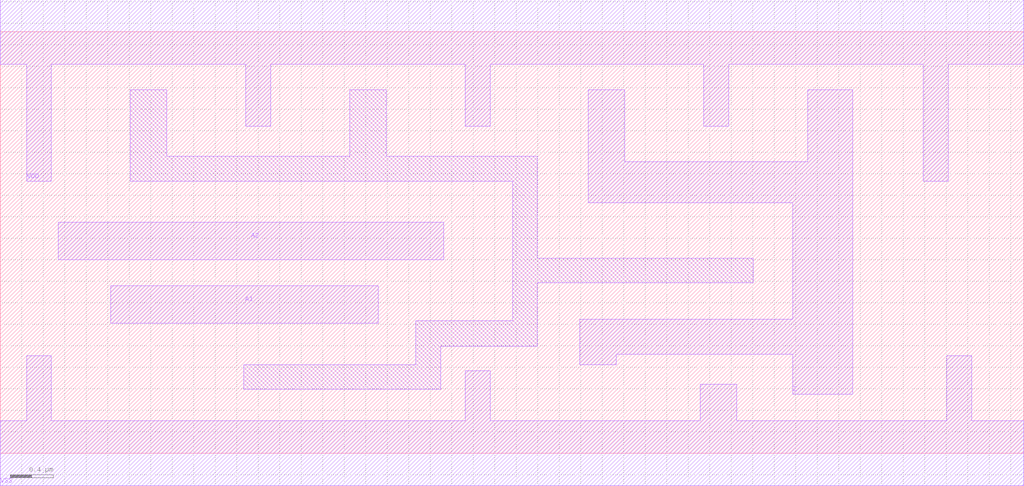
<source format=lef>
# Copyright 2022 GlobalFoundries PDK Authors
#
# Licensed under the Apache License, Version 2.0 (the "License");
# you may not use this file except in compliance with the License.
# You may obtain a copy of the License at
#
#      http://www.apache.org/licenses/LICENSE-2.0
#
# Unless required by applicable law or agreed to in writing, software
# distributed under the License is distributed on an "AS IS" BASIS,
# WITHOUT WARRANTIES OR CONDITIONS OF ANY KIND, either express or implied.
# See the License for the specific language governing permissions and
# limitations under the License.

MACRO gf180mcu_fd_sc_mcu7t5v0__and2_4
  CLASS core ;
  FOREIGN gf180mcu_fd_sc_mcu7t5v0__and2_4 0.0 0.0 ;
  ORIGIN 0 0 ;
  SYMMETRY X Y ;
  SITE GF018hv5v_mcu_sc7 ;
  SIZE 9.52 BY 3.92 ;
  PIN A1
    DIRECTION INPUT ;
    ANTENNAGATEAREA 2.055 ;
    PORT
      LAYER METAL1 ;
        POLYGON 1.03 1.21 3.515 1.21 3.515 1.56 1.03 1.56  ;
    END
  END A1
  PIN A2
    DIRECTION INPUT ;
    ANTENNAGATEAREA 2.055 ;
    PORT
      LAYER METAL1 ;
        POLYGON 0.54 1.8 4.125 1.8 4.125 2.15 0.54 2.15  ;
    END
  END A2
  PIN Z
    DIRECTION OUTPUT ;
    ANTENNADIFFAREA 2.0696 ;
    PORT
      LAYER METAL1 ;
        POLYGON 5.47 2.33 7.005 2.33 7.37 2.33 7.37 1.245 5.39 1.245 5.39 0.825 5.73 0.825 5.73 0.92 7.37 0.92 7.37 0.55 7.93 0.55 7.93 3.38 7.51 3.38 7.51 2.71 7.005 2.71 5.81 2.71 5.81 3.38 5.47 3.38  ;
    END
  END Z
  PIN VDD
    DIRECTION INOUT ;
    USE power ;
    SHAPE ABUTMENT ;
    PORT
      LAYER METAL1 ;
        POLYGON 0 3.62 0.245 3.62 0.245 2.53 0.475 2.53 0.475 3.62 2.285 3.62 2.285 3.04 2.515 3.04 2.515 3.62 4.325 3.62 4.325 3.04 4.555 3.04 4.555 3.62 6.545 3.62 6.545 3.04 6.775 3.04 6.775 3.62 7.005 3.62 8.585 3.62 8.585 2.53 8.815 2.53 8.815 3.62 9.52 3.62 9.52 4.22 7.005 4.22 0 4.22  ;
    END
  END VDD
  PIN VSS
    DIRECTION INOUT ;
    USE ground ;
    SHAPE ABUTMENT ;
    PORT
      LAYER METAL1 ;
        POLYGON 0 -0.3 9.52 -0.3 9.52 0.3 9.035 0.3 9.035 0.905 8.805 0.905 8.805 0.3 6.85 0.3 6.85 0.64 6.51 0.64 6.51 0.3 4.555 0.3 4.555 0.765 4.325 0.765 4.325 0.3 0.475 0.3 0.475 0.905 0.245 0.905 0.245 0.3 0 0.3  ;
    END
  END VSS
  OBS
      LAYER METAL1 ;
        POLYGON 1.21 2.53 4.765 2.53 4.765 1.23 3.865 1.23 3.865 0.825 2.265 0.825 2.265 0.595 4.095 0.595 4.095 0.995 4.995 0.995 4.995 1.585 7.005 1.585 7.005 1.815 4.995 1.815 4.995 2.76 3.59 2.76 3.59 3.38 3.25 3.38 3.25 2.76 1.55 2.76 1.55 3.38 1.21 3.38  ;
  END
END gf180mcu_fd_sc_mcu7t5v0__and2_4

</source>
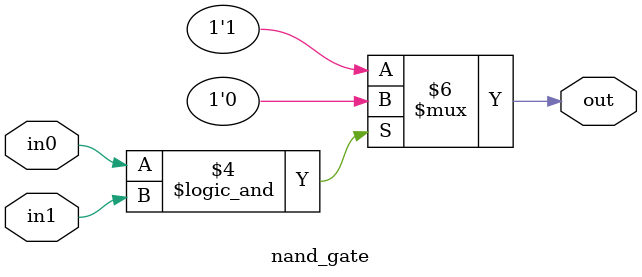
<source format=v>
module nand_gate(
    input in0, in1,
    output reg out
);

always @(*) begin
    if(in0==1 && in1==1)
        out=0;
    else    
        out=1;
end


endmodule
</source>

────────────────────────────────────────

**TASK BRIEF:**
Everything from the line containing "<source format=v>" through the last line above should be set down exactly; include no other lines.

**OUTPUT OF THE EXERCISE:**
<source format=v>
module nand_gate(
    input in0, in1,
    output reg out
);

always @(*) begin
    if(in0==1 && in1==1)
        out=0;
    else    
        out=1;
end


endmodule
</source>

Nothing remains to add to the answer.